Рядом с ходком стояла старушка, похожая чем-то на бабушку Микулиху. В сереньком платочке, стянутом кончиками под острым подбородком, в кацавейке из плотного серого шебура[4], в синей широкой юбке с оборкой по низу, в промазанных дегтем чирках. Коричневые жилистые руки старушки лежали на суковатой березовой палке — посошке, за плечами горбилась холщовая котомка, веревочки которой перекрещивались на груди.

Старушка смотрела на отца с уважительностью и лаской, и серые, поблекшие от времени глаза были живые и веселые. Сухие щеки сохранили в себе былой румянец задорной девушки-певуньи, работящей молодухи, крепко любящей своего мужа-орла, своих деток-соколят и вообще жизнь — окаянную мордовку.

Старушка улыбнулась, и я увидел ряд зубов. Белых еще.

— На богомолье, милай, — повторила старушка не сводя глаз с отца. — Иду вот себе потихонечку, пташек слушаю, на цветочки лазоревые поглядываю, да деньку ясному, солнышку радуюсь-любуюсь. Вот!

— Эх как! — тряхнул отец головой. — А издалека будем?

— Да из Ренева, совсем рядышком, — улыбнулась. — Четвертый денек и выплясываю вот. В Угуй-то поближе ходить было, да церква в Угуе сгорела. Сказывают, во всем поп виноват. Нажрался будто поп Константин вина с энтими, как их… тьфу! с псаломщиком да с дьяком и заронили огонь от кадила. Ладно — сами не погорели, а церквы вот и не стало.

— Ай-яй-яй! — покачал головой отец. — Надо только подумать — с Ренева в Меньшиково пешком! Это чтоб помолиться богу? Нагрешили, наверно, вы, мать, много, а?

— Да все ить мы, сынок, как на земле живем, грешные перед богом. — Старушка посмотрела в небо, чуть прищурив глаза. — Чем больше живешь, тем больше и грехов. А я-то уж век свой прожила сполна, теперича чужой век живу.

— Неужели больше ста? — удивился отец.

— Больше, больше, милай. Девятый годок уж на другую сотню.

— Ну-у-у! — вроде одобрил отец. — Второй век живешь, мать, а совсем еще молода, хоть сегодня замуж выдавай.

При этой видимой отцовской шутке старушка хитро ухмыльнулась и сказала:

— Кабы за такого-то орла, как ты…

— Пошла бы? — совсем оживился отец.

— А то? Орел же, говорю. Сокол ясный. Такой-то и у меня был молодец. Был — да не стало. И нас когда-то не станет. А пока живем — всему и радуемся.

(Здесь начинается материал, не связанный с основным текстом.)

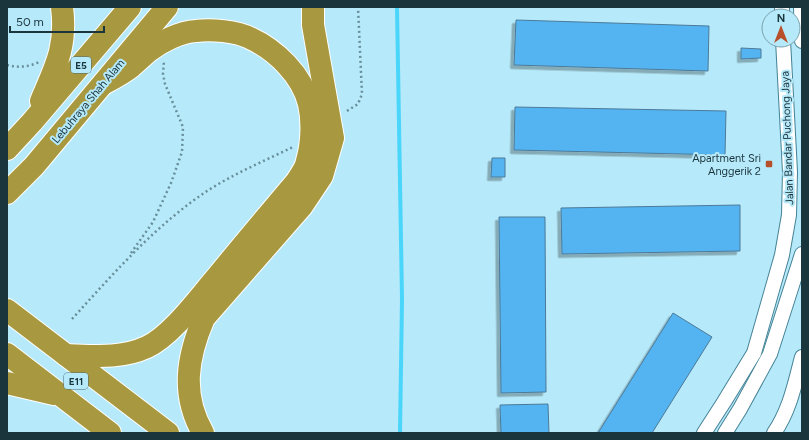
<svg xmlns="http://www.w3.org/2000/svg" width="809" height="440" viewBox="0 0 809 440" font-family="Figtree,sans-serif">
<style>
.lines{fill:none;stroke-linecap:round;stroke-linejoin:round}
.stream{stroke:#4ad5fa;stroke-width:4}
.building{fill:#53b4f1;stroke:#4c7a99;filter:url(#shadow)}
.minor-casing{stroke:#458396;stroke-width:16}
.motorway-casing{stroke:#fff;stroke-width:24}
.path{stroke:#688f9b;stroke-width:2.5;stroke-dasharray:2 3;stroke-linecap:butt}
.minor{stroke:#fff;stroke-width:14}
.motorway{stroke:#a89940;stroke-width:22}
.poi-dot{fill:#b7502a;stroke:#b6e9f9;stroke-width:1.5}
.labels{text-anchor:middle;stroke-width:4;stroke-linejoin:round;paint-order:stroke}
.shield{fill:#b6e9f9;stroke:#4a6b75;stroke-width:1}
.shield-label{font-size:10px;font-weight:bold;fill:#1b353d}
.street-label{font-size:11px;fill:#1b353d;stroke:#b6e9f9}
.poi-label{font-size:11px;fill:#1b353d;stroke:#b6e9f9;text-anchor:end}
</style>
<defs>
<filter id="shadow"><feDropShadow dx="-3.5" dy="3.5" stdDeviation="0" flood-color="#0004"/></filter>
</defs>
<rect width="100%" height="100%" fill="#b6e9f9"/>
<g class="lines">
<polyline class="stream" points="397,7 402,299 400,433"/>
</g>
<g class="building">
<polygon points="516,20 709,26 708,71 514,65"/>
<polygon points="741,48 761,49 761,58 741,59"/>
<polygon points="515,107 726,111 725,155 514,150"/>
<polygon points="492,158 505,158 505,177 491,177"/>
<polygon points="740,205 740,251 562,254 561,208"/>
<polygon points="499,217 545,217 546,392 501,393"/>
<polygon points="673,313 712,337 652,433 598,433"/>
<polygon points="548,404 549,433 501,433 500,405"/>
</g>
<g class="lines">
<g class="minor-casing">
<g id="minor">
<polyline points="782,7 782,16"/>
<polyline points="801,7 802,41"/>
<polyline points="704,433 724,402 754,353 782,255 789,215 790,172 783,40"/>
<polyline points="725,433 740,409 770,354 802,254"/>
<path d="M 774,433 C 790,410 795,383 802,357"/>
</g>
</g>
<g class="motorway-casing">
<g id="motorway">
<path d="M 41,101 C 56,66 67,46 62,7"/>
<polyline points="7,149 32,122 130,7"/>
<polyline points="7,193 34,166 167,7"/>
<polyline points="7,310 168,433"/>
<polyline points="7,354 110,433"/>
<path d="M 66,355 C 94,356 121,359 147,347 C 171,336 198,299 216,278 C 242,246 269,214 296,182 C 300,176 306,168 307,161 C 312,144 313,121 309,104 C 302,75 276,50 250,38 C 236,31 211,29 196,31 C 180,32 162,41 149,51 C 143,56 137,62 131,67 C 122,74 112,79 103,84"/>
<polyline points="7,383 54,394"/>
<path d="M 203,433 C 181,395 187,357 204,318 L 302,206 L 322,176 L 333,138 L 313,25 L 313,7"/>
</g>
</g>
<g class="path">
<path d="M 7,65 C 18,68 29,67 39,62"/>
<polyline points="347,111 358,104 362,94 358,7"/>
<polyline points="131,253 153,222 171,183 182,152 183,127 165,84 163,74 164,61"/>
<path d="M 72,319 C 113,274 153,228 204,193 C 231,175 264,161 293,147"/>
</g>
<use href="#minor" class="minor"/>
<use href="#motorway" class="motorway"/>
</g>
<rect class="poi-dot" x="765" y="160" width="8" height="8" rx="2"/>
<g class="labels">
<g class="shield">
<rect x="71" y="57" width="20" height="16" rx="3"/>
<rect x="64" y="373" width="24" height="16" rx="3"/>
</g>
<g class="shield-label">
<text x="81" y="69">E5</text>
<text x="76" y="385">E11</text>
</g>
<g class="street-label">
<text transform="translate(88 101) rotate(-50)" y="4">Lebuhraya Shah Alam</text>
<text transform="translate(787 138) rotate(-92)" y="4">Jalan Bandar Puchong Jaya</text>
</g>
<g class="poi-label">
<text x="761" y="162">Apartment Sri<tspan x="761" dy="13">Anggerik 2</tspan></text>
</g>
</g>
<rect width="809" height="440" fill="none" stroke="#1b353d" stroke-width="16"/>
<g transform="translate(781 28)"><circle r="19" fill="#b6e9f9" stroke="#78a1ae"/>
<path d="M0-3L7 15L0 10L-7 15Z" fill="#b7502a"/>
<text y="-6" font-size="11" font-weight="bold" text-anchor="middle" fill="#1b353d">N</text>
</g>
<path d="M10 26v6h94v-6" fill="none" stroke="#1b353d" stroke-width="2"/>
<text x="16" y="26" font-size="12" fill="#1b353d" stroke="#b6e9f9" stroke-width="3" paint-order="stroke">50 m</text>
</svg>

— Это верно, — согласился отец и тут же спросил: — Зовут-то как?

— Да Евдокией…

— Выходит, как и мою мать — Авдотьей? А чья ты там будешь?

— А не тамошняя я — из Дубровина родчая-то, — ответила старушка с достоинством. — Может, слыхали про Кавшанку Лопоухого? По-улишному так моего родителя дразнили. Кавшанковы мы.

— Про Кавшанковых я что-то не слыхал, — ответил отец. — А вот ты, мать, Абаскаловых должна знать. Андрея Василича. А дочь его Татьяна — моя жена.

— Во-он что! — теперь удивилась и обрадовалась старушка. — Как же, как же. Андрея-то Василича кто не знает? Как же! И Наталью Григорьевну — супругу-то его. И ребятишек всех ихних знала хорошо. И Танюшку. Семья-то большая да работяшшая. Да хто ить не робил-то раньше? Всем, всем работа была — и старым и малым. Земля-то без работы — она ить не любит: держать не станет. Как же! Теперь-то, посмотрю, вроде и не так. Перевернулось все. Бегут вон люди из деревень, а куда — бог их знает.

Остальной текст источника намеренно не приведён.